Honestly, if the idea of no trials don’t bother you, there are plenty more reminders why YOU shouldn’t preorder.
Developer here - currently indie but was in the machine at one point. Cold hard fact is that demos hurt sales for AAA games, and pre-orders get cash in the door today to keep the lights on. With millions and years invested, they must hedge and limit risk as hard and as quickly as possible.
If demos hurt sales, that means that game devs depend on gamers buying games they don’t actually end up liking right? I understand making games has become pricier and pricier, but if the whole business model is dependent on “We want to trick people into getting stuff they don’t want”, then we have a problem.
The reality is probably closer to the flightily nature of us as gamers - We mostly just want to try the game because some part of it seems fun, if that can be tried for free with a demo, why buy it now that we got our fix? Why would a big AAA take that risk?
If a demo is enough of a fix for a customer, then that’s got to mean that something wrong with the product overall.
Good games keep you engaged, bad games you leave alone.
Companies 100% have a right to skip demos and sell pre-orders. And people have a right to boycott those.
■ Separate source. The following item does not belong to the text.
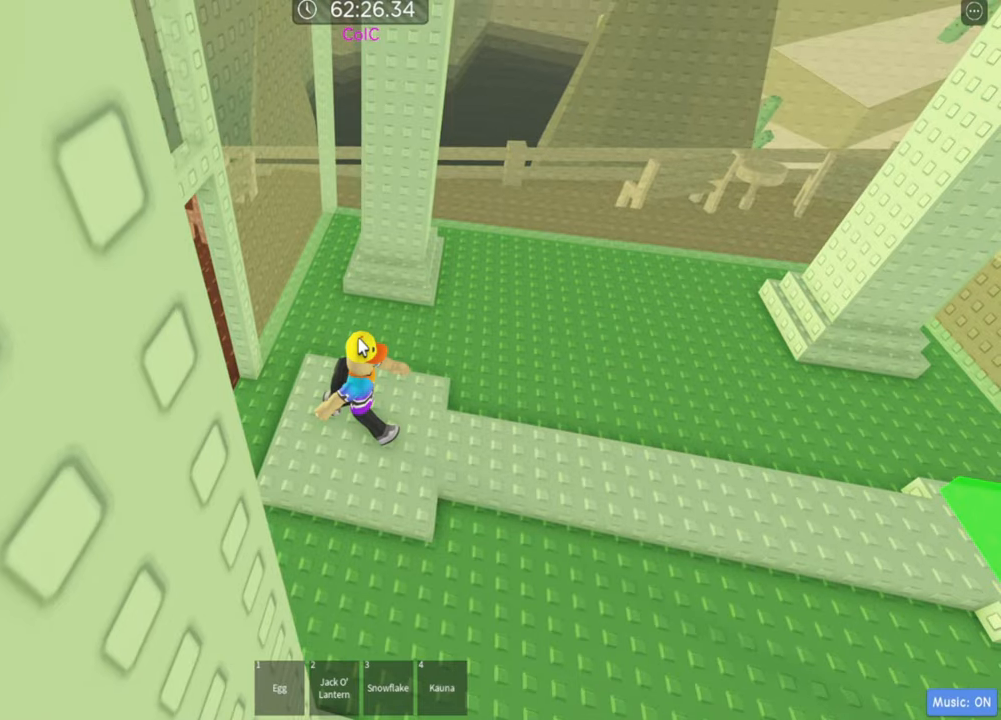
{"keys": [], "events": []}
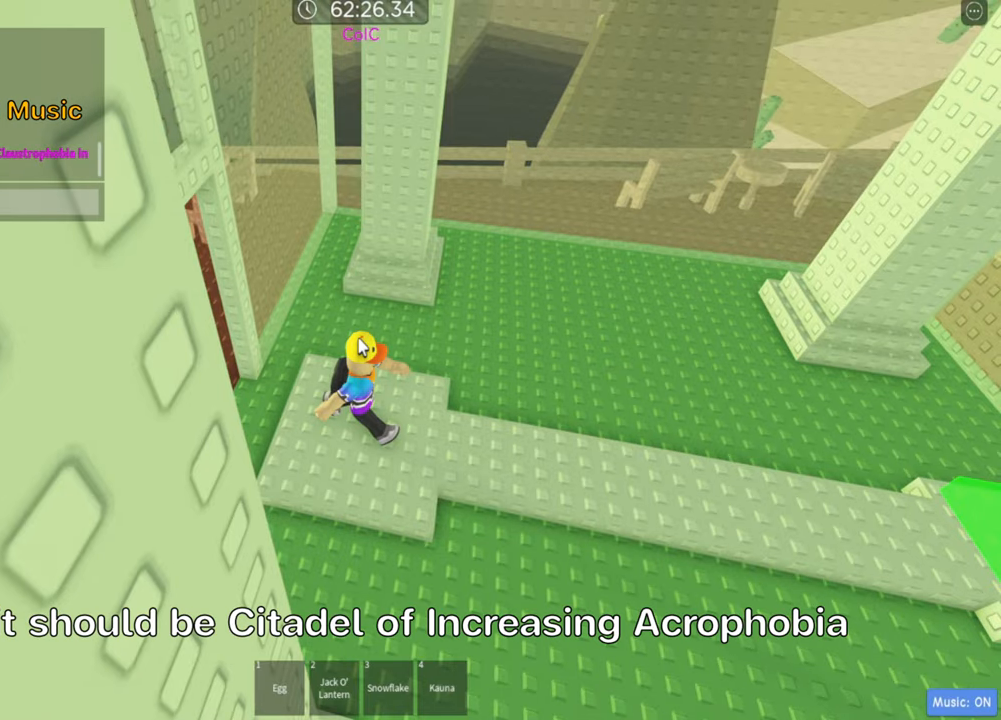
{"keys": [], "events": []}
I don’t really understand how this is measured? I attempted to look up some research on it, but it seems most articles that say this are referencing one conference by Jesse Schnell who basically just correlated games with demos, sales, and expected sales. What measure is used to figure out if a demo causes someone to not buy the game? I suppose if they measured presales that were cancelled after a demo, but most anticipated games don’t have demos anyway so the data is already skewed in the favor of “no demos.” Does it take into account outliers like FFXVI? Highly anticipated game with a demo that sold very well…
I would venture to guess that the data is skewed because lots of AAA games don’t have demos and lots of indie games that might not have been purchased anyways trying to get a little markershare, but there seems to be such little research on it.
If you have an actual study on the topic, I would be very interested in seeing their method of results.